The task calls for every line of the data to be repeated exactly.

--- Excerpted records ---

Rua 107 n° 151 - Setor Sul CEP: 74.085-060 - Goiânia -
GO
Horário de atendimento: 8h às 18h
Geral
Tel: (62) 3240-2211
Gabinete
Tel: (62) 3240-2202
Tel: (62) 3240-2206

---

» **Solution for this problem**:
Rua 107 n° 151 - Setor Sul CEP: 74.085-060 - Goiânia -
GO
Horário de atendimento: 8h às 18h
Geral
Tel: (62) 3240-2211
Gabinete
Tel: (62) 3240-2202
Tel: (62) 3240-2206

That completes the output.